Social learning theory's emphasis on expectations, insights, and information broadens our understanding of how people learn. According to social learning theory, humans use their powers of observation and thought to interpret their own experiences and those of others when deciding how to act. Moreover, human beings are capable of setting performance standards for themselves and then rewarding (or punishing) themselves for achieving or failing to achieve those standards as a way to regulate their own behavior. This important perspective can be applied to the learning of many different things, from skills and behavioral tendencies to attitudes, values, and ideas.

Cognitive Learning in Nonhumans

We have seen that classical and operant conditioning are no longer viewed as purely mechanical processes that can proceed without at least some cognitive activity. Moreover, animals are capable of latent learning, learning cognitive maps, and insight, all of which involve cognitive processes. Do nonhuman animals also exhibit other evidence of cognitive learning? The answer seems to be a qualified yes.
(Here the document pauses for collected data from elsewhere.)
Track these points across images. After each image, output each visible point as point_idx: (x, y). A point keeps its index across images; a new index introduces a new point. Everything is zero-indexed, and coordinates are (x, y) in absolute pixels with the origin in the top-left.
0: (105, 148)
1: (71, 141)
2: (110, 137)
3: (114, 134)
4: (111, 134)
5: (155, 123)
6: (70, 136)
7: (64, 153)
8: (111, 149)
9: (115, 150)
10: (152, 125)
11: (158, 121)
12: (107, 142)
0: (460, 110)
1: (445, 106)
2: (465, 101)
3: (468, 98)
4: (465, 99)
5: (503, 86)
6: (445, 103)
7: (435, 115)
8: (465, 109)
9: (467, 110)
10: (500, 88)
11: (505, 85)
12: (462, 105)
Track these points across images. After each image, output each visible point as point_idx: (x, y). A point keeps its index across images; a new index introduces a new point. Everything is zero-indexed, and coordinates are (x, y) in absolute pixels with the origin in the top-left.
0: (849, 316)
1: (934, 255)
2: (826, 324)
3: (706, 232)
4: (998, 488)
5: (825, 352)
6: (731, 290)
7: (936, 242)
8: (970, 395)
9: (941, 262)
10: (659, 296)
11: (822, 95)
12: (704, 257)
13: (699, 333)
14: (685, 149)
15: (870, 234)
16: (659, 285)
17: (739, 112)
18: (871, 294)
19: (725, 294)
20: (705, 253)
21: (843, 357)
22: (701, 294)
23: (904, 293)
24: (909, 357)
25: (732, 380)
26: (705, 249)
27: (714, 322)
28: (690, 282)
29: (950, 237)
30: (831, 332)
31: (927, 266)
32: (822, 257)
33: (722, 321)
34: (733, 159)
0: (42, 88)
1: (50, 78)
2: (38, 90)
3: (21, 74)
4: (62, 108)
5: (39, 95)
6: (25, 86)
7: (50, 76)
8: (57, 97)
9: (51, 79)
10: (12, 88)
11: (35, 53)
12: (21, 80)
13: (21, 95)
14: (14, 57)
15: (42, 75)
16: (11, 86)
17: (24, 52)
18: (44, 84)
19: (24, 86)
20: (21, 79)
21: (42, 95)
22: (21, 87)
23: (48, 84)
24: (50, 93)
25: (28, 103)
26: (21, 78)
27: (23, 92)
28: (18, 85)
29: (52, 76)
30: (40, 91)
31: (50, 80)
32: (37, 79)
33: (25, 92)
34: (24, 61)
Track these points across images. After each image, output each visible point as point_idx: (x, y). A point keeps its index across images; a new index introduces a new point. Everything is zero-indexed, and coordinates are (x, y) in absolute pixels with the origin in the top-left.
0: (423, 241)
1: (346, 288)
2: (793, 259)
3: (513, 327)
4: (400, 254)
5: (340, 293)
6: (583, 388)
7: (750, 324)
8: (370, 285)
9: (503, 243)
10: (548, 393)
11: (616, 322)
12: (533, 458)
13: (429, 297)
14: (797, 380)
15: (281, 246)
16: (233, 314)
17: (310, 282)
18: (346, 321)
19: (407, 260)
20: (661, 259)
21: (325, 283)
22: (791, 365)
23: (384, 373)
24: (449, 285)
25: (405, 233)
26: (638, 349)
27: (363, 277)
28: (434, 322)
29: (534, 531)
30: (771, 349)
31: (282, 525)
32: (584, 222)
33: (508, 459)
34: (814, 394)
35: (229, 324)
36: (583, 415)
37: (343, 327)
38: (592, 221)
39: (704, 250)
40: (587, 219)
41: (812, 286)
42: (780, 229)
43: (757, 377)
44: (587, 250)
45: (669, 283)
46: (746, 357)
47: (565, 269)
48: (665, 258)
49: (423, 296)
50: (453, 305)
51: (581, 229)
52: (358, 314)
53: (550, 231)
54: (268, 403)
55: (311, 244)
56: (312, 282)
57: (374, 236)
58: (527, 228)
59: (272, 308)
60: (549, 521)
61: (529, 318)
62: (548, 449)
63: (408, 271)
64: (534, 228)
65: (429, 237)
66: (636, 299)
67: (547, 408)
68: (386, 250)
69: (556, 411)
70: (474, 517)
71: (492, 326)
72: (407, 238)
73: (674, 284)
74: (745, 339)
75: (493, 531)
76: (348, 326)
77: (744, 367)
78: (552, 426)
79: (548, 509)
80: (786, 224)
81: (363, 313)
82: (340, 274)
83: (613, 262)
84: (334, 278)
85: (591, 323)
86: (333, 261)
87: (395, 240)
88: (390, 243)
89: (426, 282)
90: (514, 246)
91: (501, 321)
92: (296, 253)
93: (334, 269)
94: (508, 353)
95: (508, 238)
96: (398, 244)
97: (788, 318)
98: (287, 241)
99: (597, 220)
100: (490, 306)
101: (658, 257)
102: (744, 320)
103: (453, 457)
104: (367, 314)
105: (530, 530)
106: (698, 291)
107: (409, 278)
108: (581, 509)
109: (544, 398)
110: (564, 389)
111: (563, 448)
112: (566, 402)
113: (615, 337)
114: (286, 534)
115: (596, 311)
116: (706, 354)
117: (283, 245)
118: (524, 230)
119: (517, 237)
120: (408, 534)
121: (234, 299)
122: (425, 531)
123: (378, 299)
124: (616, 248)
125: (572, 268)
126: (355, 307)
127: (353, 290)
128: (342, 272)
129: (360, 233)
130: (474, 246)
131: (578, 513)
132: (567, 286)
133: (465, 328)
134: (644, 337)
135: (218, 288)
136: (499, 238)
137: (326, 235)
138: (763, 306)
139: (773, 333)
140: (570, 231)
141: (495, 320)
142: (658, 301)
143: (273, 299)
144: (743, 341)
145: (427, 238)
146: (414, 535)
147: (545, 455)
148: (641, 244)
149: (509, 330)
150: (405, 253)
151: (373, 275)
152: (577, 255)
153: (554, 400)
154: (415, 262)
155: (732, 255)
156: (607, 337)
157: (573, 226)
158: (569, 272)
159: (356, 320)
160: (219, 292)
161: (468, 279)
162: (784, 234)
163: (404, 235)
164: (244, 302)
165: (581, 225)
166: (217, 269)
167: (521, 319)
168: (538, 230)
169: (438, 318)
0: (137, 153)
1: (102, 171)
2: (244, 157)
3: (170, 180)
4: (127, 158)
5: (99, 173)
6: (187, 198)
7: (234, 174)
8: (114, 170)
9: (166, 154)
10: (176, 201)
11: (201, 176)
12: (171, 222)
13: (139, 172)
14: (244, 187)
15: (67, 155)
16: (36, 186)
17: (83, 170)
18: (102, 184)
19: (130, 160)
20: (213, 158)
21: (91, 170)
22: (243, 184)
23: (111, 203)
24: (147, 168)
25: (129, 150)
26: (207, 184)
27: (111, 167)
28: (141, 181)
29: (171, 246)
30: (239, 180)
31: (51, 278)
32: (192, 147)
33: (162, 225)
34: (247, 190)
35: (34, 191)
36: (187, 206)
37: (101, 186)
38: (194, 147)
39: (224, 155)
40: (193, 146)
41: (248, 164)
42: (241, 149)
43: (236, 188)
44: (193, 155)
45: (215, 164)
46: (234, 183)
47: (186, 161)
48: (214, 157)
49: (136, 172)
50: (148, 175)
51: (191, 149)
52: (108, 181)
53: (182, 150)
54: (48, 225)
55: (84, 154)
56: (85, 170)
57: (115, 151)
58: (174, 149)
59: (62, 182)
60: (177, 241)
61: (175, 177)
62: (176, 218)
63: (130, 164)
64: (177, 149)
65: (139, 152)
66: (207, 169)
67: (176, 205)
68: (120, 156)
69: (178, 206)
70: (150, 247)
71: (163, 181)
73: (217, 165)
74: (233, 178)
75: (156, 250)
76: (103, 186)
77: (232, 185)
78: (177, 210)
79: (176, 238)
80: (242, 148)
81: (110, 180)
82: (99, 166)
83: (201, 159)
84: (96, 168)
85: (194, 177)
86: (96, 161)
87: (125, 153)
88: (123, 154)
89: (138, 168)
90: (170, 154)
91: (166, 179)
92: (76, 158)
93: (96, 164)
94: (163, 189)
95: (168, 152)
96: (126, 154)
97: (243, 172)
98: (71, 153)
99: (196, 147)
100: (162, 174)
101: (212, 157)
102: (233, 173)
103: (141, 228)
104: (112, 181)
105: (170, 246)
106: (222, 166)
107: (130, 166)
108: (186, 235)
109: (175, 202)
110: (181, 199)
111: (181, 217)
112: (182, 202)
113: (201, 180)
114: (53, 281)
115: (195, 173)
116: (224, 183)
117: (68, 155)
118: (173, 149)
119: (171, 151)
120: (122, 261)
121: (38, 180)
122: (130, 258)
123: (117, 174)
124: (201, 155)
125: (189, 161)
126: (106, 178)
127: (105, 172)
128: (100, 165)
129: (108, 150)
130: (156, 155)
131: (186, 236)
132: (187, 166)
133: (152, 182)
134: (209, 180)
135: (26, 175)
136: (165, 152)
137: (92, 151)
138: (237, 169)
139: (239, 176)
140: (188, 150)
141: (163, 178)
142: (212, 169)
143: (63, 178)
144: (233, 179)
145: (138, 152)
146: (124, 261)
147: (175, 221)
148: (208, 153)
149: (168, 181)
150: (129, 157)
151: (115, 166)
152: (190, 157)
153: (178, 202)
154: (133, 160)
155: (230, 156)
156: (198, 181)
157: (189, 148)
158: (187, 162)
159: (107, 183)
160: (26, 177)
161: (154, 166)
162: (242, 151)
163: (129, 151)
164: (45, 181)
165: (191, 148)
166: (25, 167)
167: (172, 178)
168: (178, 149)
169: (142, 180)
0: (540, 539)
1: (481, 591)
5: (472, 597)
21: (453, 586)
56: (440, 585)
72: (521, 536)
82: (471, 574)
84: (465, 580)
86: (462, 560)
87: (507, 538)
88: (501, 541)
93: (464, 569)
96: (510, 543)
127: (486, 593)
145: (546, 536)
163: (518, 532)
For example, in the wild, chimpanzees learn to use long sticks to fish for termites by watching their mothers (Lonsdorf, 2005; O'Malley, Wallauer, Murray, & Goodall, 2012). Capuchin monkeys have shown they can benefit from watching the mistakes of other monkeys that made unsuccessful attempts at opening a container (Kuroshima, Kuwahata, & Fujita, 2008). Some female dolphins in Australia cover their sensitive beaks with sponges when foraging for food on the sea floor, a skill they apparently learn by imitating their mothers (Kro et al., 2005). Meerkats have been observed teaching their young how to hunt and handle difficult prey (A. Thornton, 2008). And even rats that watch other rats try a novel or unfamiliar food without negative consequences show an increased tendency to eat the new food (Galef & Whiskin, 2004; Galef, Dudley, & Whiskin, 2008). These results, along with reports that animals as diverse as chickens and octopi, whales and bumblebees learn by watching others, further support the notion that nonhuman animals do indeed learn in ways that support the cognitive theory of learning.